Current Research and Outreach Projects
This research will investigate whether the same type of physical environment needed to promote improved dietary behaviors in families and children will also be effective in older adults. Information gathered will assist nutrition professionals in designing interventions for older adults emphasizing the need for fruits, vegetables and whole grains in the diet and based on factors relevant to them. Results will also be used to design community-wide food and environmental policies.
Good nutrition is important for growing children. Incorporating fresh fruits and vegetables at an early age is the best way to develop healthy eating habits that will last for a lifetime. However, young children are at a greater risk for food borne illness if fresh produce is not handled properly. According to the Centers for Disease Control and Prevention, plant based food products were responsible for approximately 46% of all foodborne illnesses from 1998 – 2008. Through a USDA NIFA grant, the project investigators identified the produce-handling practices, attitudes, and knowledge of early childcare educators and foodservice staff in Massachusetts and New Hampshire. Nearly half the centers assessed used some combination of farm visits, planting gardens, serving local produce, holding taste tests or conducting nutrition education. Only 63%, however, reported that children always wash hands after picking garden foods; and only 50% used clean containers to harvest fruits and vegetables. These results were used to develop and implement a food safety curriculum in two formats: an interactive online program as well as in-person workshops.
This research will examine the links between food practices in the Cambodian-American community and health risks among pregnant and post-partum Cambodian women in the United States. More than half of all Cambodian Americans live below the poverty line and a significant number are at high risk for food insecurity and hunger.

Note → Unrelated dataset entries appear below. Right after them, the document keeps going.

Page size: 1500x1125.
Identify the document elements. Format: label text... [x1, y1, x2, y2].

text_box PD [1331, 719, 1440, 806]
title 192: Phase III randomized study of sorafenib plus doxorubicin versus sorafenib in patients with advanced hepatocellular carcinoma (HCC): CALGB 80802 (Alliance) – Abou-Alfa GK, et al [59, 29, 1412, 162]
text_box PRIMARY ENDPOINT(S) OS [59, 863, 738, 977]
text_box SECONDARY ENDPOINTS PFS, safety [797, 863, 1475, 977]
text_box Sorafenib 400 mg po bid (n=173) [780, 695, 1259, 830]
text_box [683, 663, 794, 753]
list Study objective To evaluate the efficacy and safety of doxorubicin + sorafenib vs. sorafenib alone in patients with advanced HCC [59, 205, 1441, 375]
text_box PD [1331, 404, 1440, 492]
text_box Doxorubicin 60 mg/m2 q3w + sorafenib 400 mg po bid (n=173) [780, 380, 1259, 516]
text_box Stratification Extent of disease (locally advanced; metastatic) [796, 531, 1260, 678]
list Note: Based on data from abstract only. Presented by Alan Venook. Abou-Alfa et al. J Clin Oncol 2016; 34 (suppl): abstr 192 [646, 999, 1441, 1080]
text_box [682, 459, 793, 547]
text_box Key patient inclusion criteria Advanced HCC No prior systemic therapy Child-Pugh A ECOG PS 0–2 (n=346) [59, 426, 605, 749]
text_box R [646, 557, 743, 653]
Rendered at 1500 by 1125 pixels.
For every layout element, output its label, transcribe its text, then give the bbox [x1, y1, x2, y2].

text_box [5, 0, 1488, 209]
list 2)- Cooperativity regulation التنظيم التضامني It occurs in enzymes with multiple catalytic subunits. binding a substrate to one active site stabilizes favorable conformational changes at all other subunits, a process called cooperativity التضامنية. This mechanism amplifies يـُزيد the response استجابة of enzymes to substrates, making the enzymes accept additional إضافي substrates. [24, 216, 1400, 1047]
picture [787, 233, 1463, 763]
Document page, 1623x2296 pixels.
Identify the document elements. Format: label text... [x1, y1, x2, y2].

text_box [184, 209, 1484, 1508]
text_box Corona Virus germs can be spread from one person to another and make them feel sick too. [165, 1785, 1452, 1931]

This research will address cultural tailoring of nutrition education programs intended to improve food security and nutrition of diverse cultures. It will further investigate cultural and ethnic differences in the language that is used to describe food security and the responses to household constraints that affect food purchasing. Finally, it will implement and evaluate a nutrition education program with a multicultural group of low-income Massachusetts residents.